Sumbawa est l’île que la plupart des voyageurs ignorent sur la route entre Lombok et Flores, et c’est précisément là que réside son attrait. Elle est grande — la taille de Bali et Lombok réunies — peu peuplée, et presque entièrement vierge de tourisme. Les routes sont rudes, les infrastructures basiques, et les récompenses immenses. C’est l’Indonésie dans son état le plus brut : des hautes terres volcaniques, des côtes désertes, des villages sumbawanais traditionnels où les visiteurs sont une véritable nouveauté, et des vagues qui comptent parmi les meilleures de la planète.
Lakey Peak, sur la côte sud-est, est la vague la plus célèbre de l’île — un puissant droite qui se creuse en tube sur un récif peu profond et attire les surfeurs sérieux de juin à septembre. Le bourg qui l’entoure, Hu’u, est un ensemble de losmen rudimentaires et de warungs qui a résisté à la gentrification par la simple vertu de son isolement. L’ambiance est celle d’un camp de surf pur — levers tôt, longues sessions, siestes de l’après-midi, dîners de poisson, recommencer. Je ne suis pas un surfeur sérieux — j’ai appris tard et ma technique s’en ressent — mais même moi je pouvais apprécier la perfection de Lakey Peak depuis le rivage, à regarder les locaux et les pros de passage tracer des lignes dans des tubes qui semblaient sortis d’un film de surf. Les couchers de soleil depuis le front de mer de Hu’u, les vagues continuant de déferler en silhouette, valent le voyage même si on ne touche jamais une planche.

Au-delà du surf, Sumbawa offre quelque chose de plus en plus rare en Asie du Sud-Est : un vide authentique. La réserve marine de l’île Moyo, au large de la côte nord, abrite des coraux d’une pureté remarquable et une visibilité sous-marine à faire pleurer les plongeurs. Les hautes terres de l’intérieur autour de Batu Tering comptent des villages traditionnels dont l’architecture — de grandes maisons en bois aux toits en pointe — n’a pas changé depuis des siècles. Les habitants accueillent comme seules peuvent le faire des communautés non habituées au tourisme. Je suis tombé un jour sur une fête de mariage dans un village près de Batu Tering — on m’a invité à m’asseoir, manger, regarder les danses traditionnelles. Personne ne parlait anglais, mon indonésien était fragmentaire au mieux, et cela n’avait aucune importance. La chaleur était son propre langage.

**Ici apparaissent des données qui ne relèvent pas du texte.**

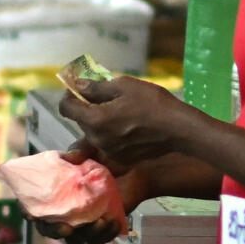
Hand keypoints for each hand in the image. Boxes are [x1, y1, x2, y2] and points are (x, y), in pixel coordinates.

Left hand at [58, 77, 191, 173]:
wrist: (178, 130)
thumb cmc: (153, 103)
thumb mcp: (125, 86)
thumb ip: (97, 87)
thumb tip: (78, 85)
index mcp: (95, 120)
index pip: (66, 108)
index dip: (70, 95)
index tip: (82, 88)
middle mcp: (97, 139)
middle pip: (81, 120)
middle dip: (88, 107)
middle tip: (108, 97)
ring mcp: (109, 151)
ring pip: (94, 132)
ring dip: (101, 121)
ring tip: (123, 111)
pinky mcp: (121, 158)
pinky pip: (108, 142)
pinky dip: (113, 133)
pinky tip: (131, 125)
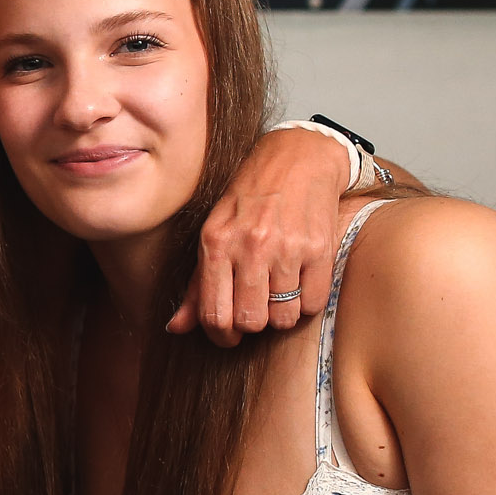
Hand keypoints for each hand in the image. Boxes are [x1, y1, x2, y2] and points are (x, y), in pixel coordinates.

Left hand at [169, 124, 351, 343]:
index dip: (222, 335)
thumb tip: (176, 327)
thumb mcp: (214, 232)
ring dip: (281, 313)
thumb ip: (197, 284)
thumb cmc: (250, 198)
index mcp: (216, 243)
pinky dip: (307, 302)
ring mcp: (287, 248)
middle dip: (253, 323)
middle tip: (257, 306)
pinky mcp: (319, 249)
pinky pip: (313, 304)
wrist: (298, 158)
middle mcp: (250, 246)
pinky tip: (300, 281)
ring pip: (283, 318)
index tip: (229, 335)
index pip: (214, 315)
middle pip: (250, 321)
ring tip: (279, 290)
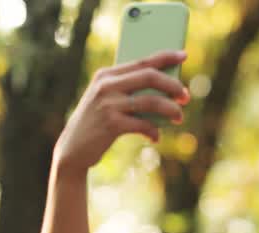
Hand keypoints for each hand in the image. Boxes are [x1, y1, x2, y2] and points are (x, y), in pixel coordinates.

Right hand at [54, 50, 189, 175]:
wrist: (73, 150)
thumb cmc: (96, 123)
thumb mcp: (107, 101)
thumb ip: (128, 91)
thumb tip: (166, 88)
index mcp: (106, 74)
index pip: (142, 60)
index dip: (166, 57)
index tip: (184, 56)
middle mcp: (106, 85)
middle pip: (149, 76)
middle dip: (173, 85)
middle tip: (186, 96)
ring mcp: (108, 104)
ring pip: (151, 101)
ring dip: (170, 110)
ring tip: (179, 117)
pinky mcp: (111, 124)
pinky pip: (143, 124)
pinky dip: (153, 131)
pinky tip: (155, 137)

Le volcan Tambora, sur la côte nord, est le site de la plus grande éruption volcanique de l’histoire écrite — l’événement de 1815 qui tua des dizaines de milliers de personnes et provoqua l’« Année sans été » en Europe et en Amérique du Nord. La caldeira est aujourd’hui un parc national, et le trek de trois jours jusqu’au sommet traverse certaines des forêts les plus intactes des Petites îles de la Sonde. Peu de visiteurs font ce voyage, et la solitude au bord du cratère — à contempler la vaste caldeira silencieuse — a un poids que les volcans plus célèbres, envahis par les foules, ne peuvent pas reproduire.

Se déplacer demande de la patience. La Trans-Sumbawa Highway est goudronnée mais lente, serpentant dans les montagnes avec des panoramas qui compensent le temps de trajet. Des bus locaux existent mais sont imprévisibles. Un scooter loué est la meilleure option si vous êtes à l’aise sur deux roues. Les liaisons par ferry vers Lombok et Flores sont régulières mais fonctionnent selon des horaires qu’on qualifierait au mieux d’optimistes.
Quand y aller : De mai à octobre. Les meilleures vagues se trouvent de juin à août. La saison des pluies rend les routes de l’intérieur difficiles, voire impraticables.